▸ TAREA: Cuenta cuántas líneas del listado contienen la palabra "values", teniendo en cuenta mayúsculas y minúsculas. Responde solo con el número.

▸ DATOS MOSTRADOS:

- - - - -

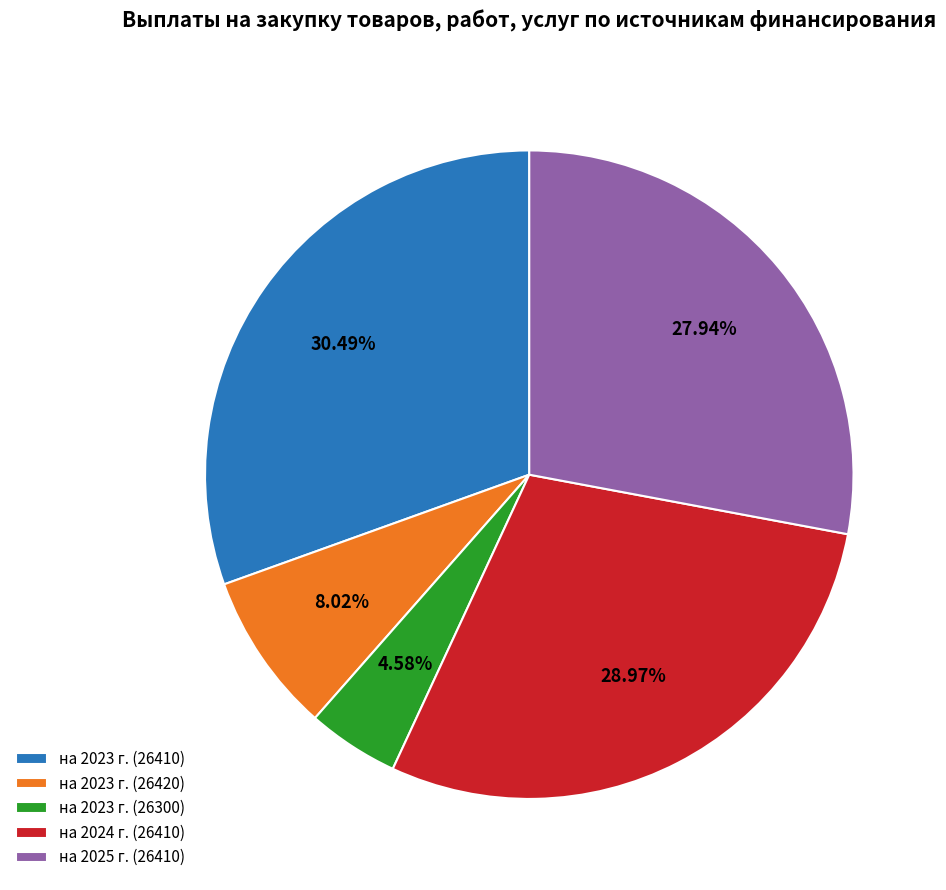

Is it true that на 2023 г. (26410) is 23% of the pie?

False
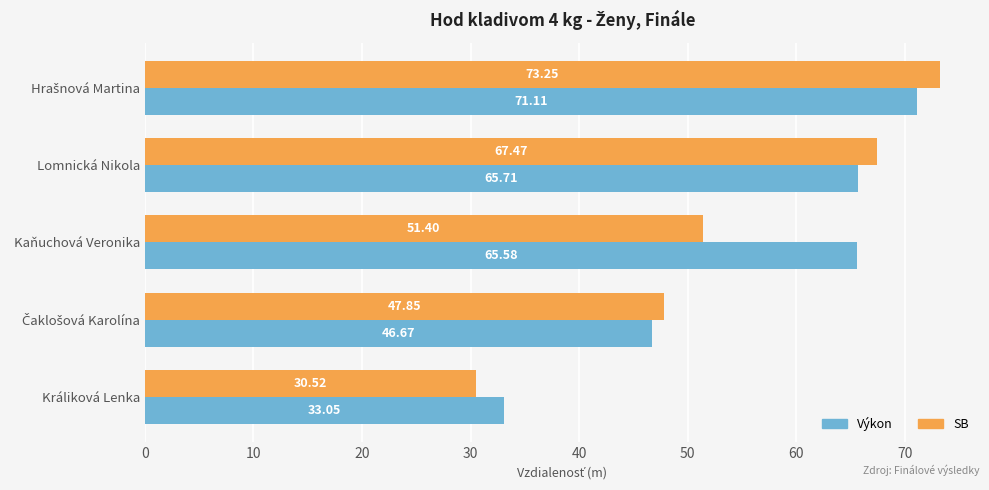

List the series in order of their peak value, lowest first.

Výkon, SB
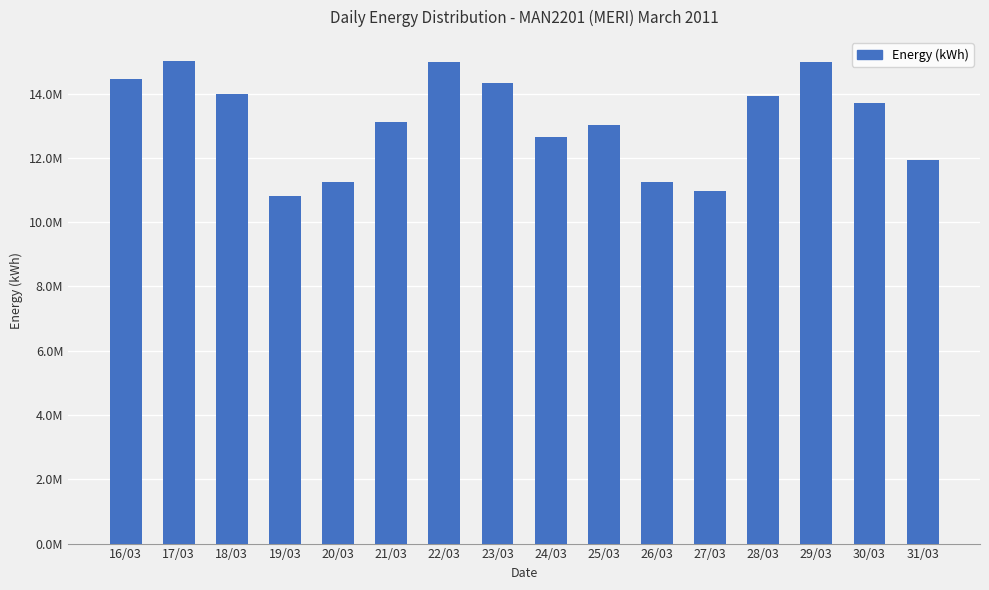

How many data points are less than 13695640?

8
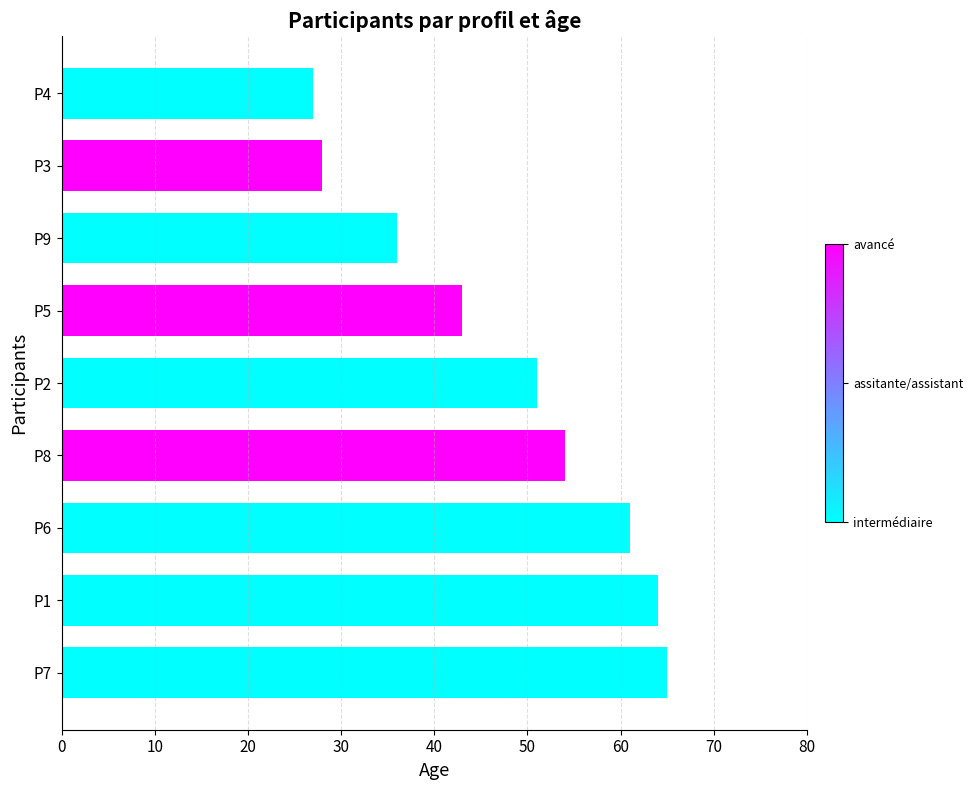

What is the ratio of the value at P6 to the value at P2?

1.2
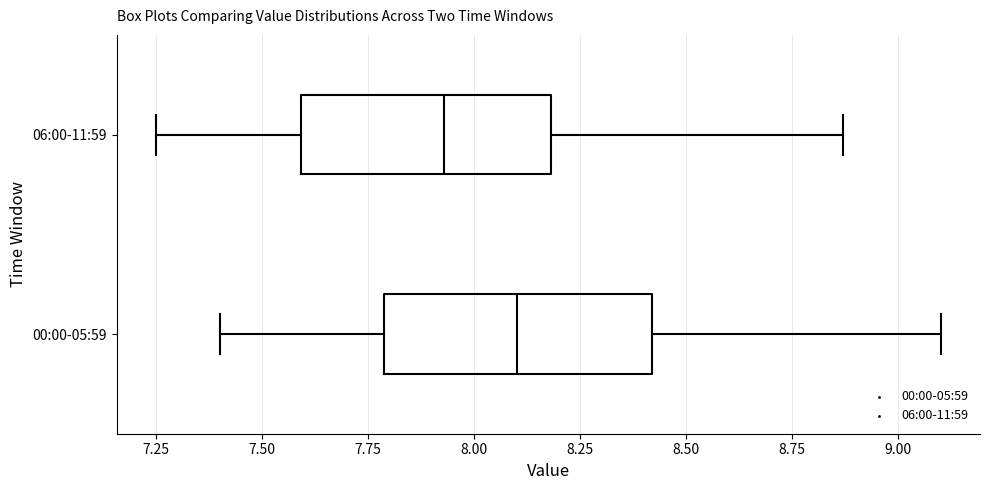

Reading bottom to top, transcribe this box plot: for each box, give where its median line is, the range the box spans, and where its two whiskers end, as read against the x-axis. The values are not printed on the chart, so give them approximately, as read against the axis.

00:00-05:59: median 8.10, box 7.80 to 8.40, whiskers 7.40 to 9.10
06:00-11:59: median 7.95, box 7.60 to 8.20, whiskers 7.25 to 8.85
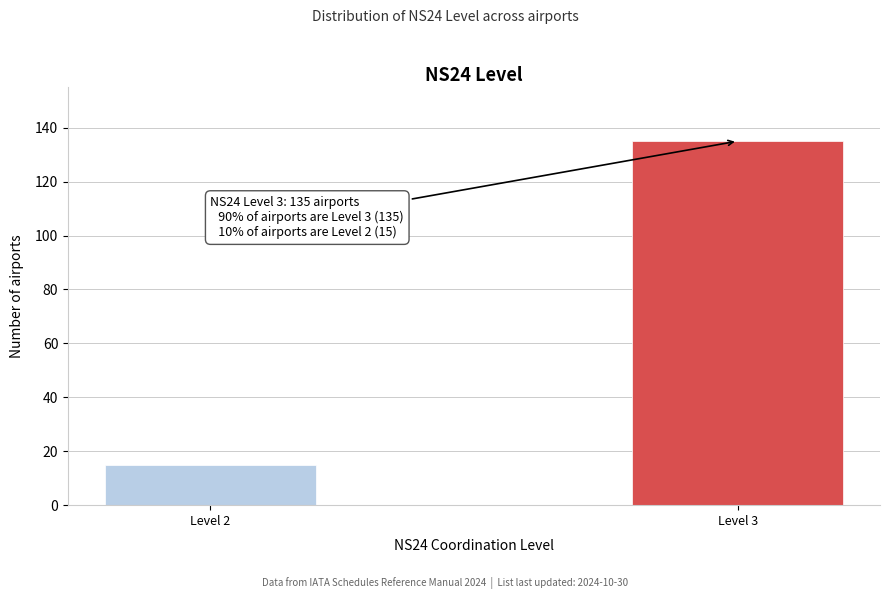

Reading left to right, list all the values displayed in this chart.

Level 2=15	Level 3=135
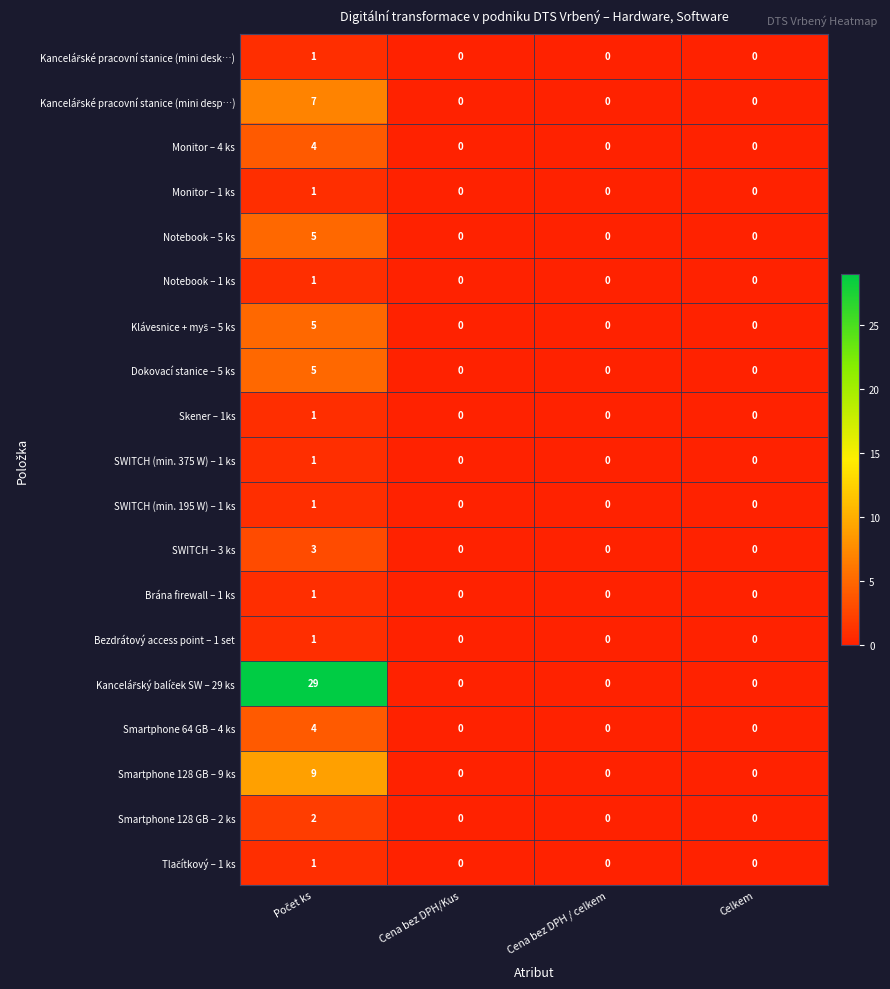

Count the Smartphone 64 GB – 4 ks values in the range 0 to 4.

4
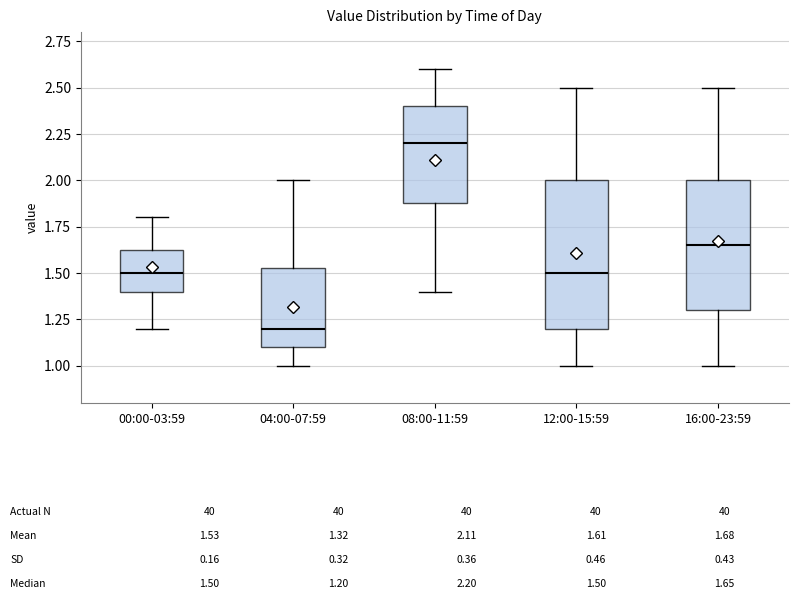

Which box has the highest median line?

08:00-11:59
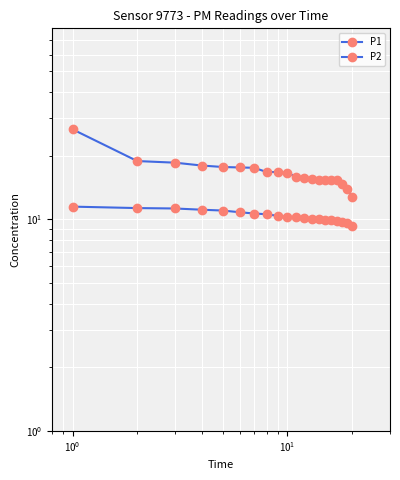

Rank the series at $\mathdefault{10^{-2}}$ from highest to lowest value.

P1, P2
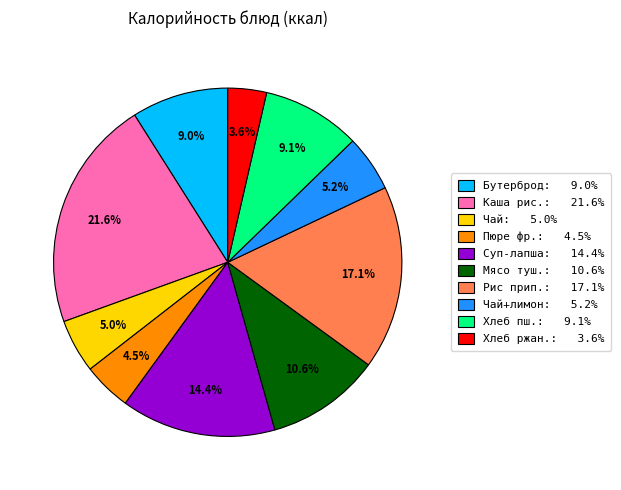

Between Каша рис.: 21.6% and Хлеб ржан.: 3.6%, which is larger?

Каша рис.: 21.6%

- - - - -

▸ SOLUCIÓN: 3